The Cost Ripple from the AWS Outage

On 20 October 2025, AWS had a major outage in its US-East-1 region, one of its biggest data centres. Yesterday’s outage showed just how many everyday apps depend on the Amazon backbone. Thousands of websites

Written by: Martin Thompson

Published on: October 21, 2025

On 20 October 2025, AWS had a major outage in its US-East-1 region, one of its biggest data centres. Yesterday’s outage showed just how many everyday apps depend on the Amazon backbone. Thousands of websites and business systems slowed down or went offline for several hours (Reuters, Wired) from Fortnite and Snapchat to Lloyds Bank and Halifax were impacted (BBC).

Whilst the rest of the world debates whether it is wise to park so much of the internet on a single platform, it’s worth considering the bill. When a big region stumbles the ripple is economy-wide, not just technical.

Outage economics

In IT Management, when cloud services fail, the hidden damage isn’t just downtime, it’s the potential surge in costs that comes afterwards. Systems automatically try to “fix themselves”: they spin up backups, keep re-sending failed requests, or switch to other regions. Each of those reactions costs money. Engineers call this a retry storm, lots of machines panicking all at once.

It’s a good reminder that every second of instability ripples through to ITAM, FinOps, Procurement and Finance teams. Treat the outage like a cost event, not just an IT event.

AWS outage
AWS outage due to a suspected DNS issue

What to Do Before the next outage

  • Connect cost data to incident response – Treat outages like financial events as well as technical ones.
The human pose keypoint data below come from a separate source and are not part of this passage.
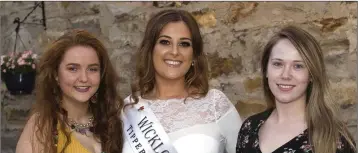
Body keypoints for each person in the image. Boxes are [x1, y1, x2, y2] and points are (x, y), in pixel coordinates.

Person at [121, 9, 242, 153]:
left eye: (184, 44)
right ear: (150, 50)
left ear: (194, 55)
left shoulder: (215, 104)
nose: (174, 52)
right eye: (165, 42)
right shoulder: (128, 110)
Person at [236, 26, 356, 153]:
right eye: (278, 64)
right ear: (266, 70)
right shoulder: (249, 129)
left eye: (298, 66)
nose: (286, 75)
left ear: (311, 75)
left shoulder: (334, 139)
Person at [16, 29, 124, 153]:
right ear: (56, 74)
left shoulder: (110, 121)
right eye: (73, 69)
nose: (84, 78)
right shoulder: (41, 125)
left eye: (92, 69)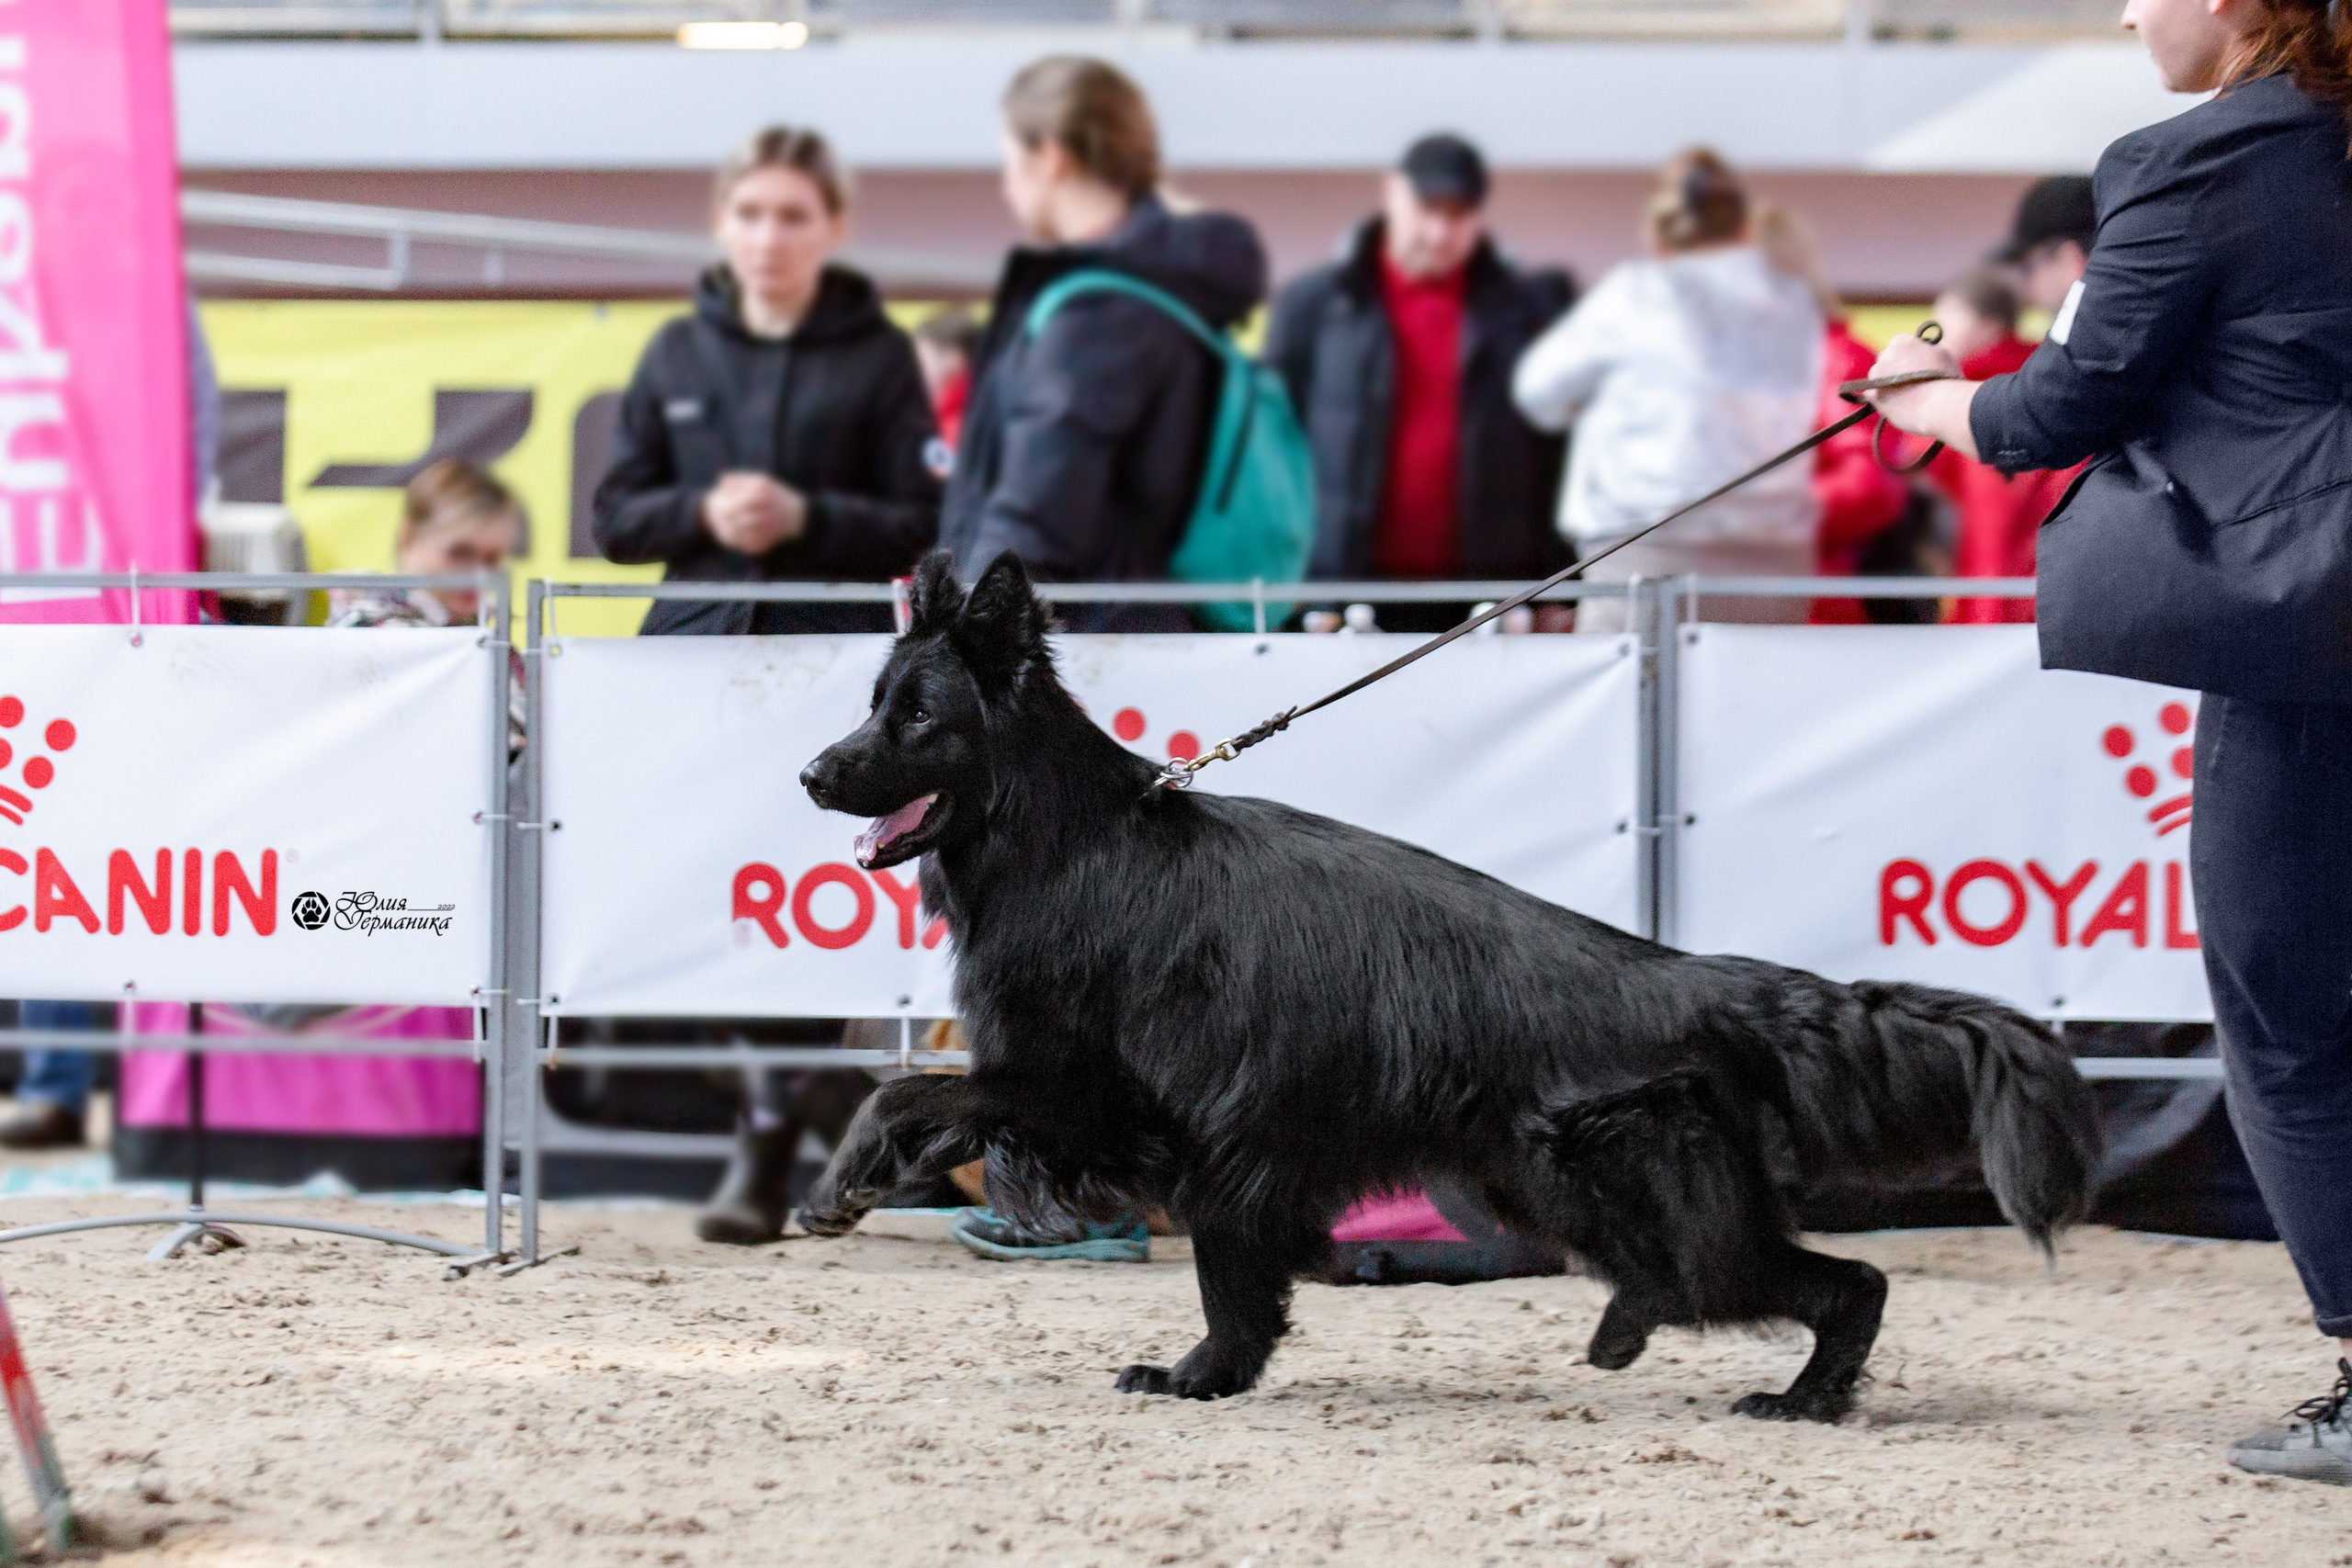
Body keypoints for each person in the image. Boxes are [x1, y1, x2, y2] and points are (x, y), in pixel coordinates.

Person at [1866, 0, 2352, 1484]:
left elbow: (2058, 409)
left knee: (2283, 1007)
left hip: (2306, 635)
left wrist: (1920, 396)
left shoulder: (2198, 161)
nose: (2131, 10)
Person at [114, 463, 525, 1190]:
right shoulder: (375, 628)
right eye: (461, 553)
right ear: (410, 539)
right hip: (352, 872)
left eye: (493, 558)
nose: (479, 574)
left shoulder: (478, 637)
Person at [937, 55, 1270, 634]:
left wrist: (963, 630)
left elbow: (1040, 510)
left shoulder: (1097, 314)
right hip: (1137, 625)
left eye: (1012, 158)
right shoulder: (1157, 287)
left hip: (1090, 647)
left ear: (1053, 158)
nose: (1008, 181)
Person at [593, 126, 941, 636]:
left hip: (833, 661)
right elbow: (614, 524)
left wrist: (806, 518)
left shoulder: (880, 357)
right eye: (749, 214)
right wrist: (705, 513)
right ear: (720, 223)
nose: (768, 239)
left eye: (793, 217)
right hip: (689, 647)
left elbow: (925, 525)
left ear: (834, 227)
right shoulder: (676, 351)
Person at [1263, 133, 1572, 634]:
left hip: (1487, 607)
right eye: (1427, 208)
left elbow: (1556, 457)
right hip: (1337, 606)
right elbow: (1270, 454)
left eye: (1459, 215)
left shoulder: (1526, 315)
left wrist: (1557, 585)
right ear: (1391, 194)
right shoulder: (1312, 307)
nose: (1439, 232)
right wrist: (1287, 590)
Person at [1512, 148, 1823, 634]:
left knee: (1634, 704)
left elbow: (1537, 392)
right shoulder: (1790, 303)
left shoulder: (1636, 292)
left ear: (1655, 234)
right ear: (1744, 228)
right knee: (1759, 706)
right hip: (1774, 555)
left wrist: (1585, 405)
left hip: (1650, 546)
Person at [1753, 203, 1936, 626]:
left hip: (1815, 608)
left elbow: (1870, 486)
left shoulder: (1836, 360)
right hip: (1747, 603)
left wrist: (1755, 515)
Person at [1926, 266, 2082, 624]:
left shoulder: (1957, 397)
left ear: (1988, 325)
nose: (1936, 330)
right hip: (2057, 591)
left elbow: (1912, 472)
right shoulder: (2053, 380)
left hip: (1987, 598)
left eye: (1947, 316)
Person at [912, 307, 981, 452]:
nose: (916, 368)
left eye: (923, 359)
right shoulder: (941, 414)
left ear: (955, 358)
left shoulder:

When a major incident starts, FinOps should be on the call.
  • Invest in tagging and cost visibility – FinOps best practice 101. You can’t fix what you can’t see. Make sure every environment, team or service can be traced in the cost report.
  • Watch for cost anomalies automatically – FinOps tools can alert you if spend patterns look abnormal.
  • Check your contracts. Ask: if the supplier fails, who pays? Negotiate for flexibility, credits or caps when usage spikes due to provider downtime.
  • Normalise discovery data after incidents. ITAM and SAM teams should exclude temporary spikes from compliance or renewal reports.
  • Guardrails: Set quotas and sensible autoscaling limits to prevent runaway scale-out during failures.

Timing Matters

The day after an outage is rarely the right moment to launch a crusade; teams are tired and still mopping up. What is right today is capturing the evidence while it is fresh: the cost spike in your report, the anomaly alert, the incident timeline, the burst of temporary assets. Use yesterday’s AWS outage on 20 October as a case study, not for finger pointing, but for building better financial resilience for the future.